FLOWERS FOR PAPA,
an intimate and penetrating testament to the importance of men's mental health and dismantling the negative social construct against male expression and affection.
Down Bruckner Street, it was a smoldering Louisiana summer.
August Johnson had just been delivered to his adoring fathers: Peter, the tediously stable, and Alvin, the accidental eccentric. It was a quiet penguin-pajama childhood until Alvin's sudden death following his son's sixth birthday. For the next six years, August's young eyes witnessed the emotional liquidation of his father Peter, and he endured his own struggles silent and fatherless.

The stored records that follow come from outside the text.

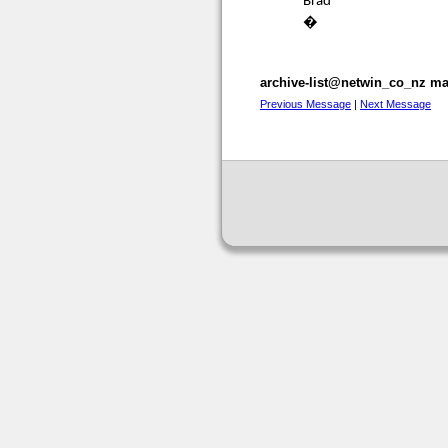
Brad
�
archive-list@netwin_co_nz mai
Previous Message
|
Next Message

At the age of twelve, he was sent away from the home that was no longer, and to his Great Aunt Myrtle in Twin Falls, Idaho. Thus began a six-year estrangement.
August, eighteen now, doesn't talk about his childhood. He doesn't intend to.
But he finally accepts his fate at the final push: an unmarked letter in the mail, telling of Peter Johnson's sudden sickness and his seeking of his son.
The six years of their parting has now begun to wane as the road unfolds before August and his spirited passenger, with the chance encounters of near-death at Denny's, the ever-enjoyable meeting of a one-eyed drug dealer at the urinal, and the loss of the only person August was certain he ever loved.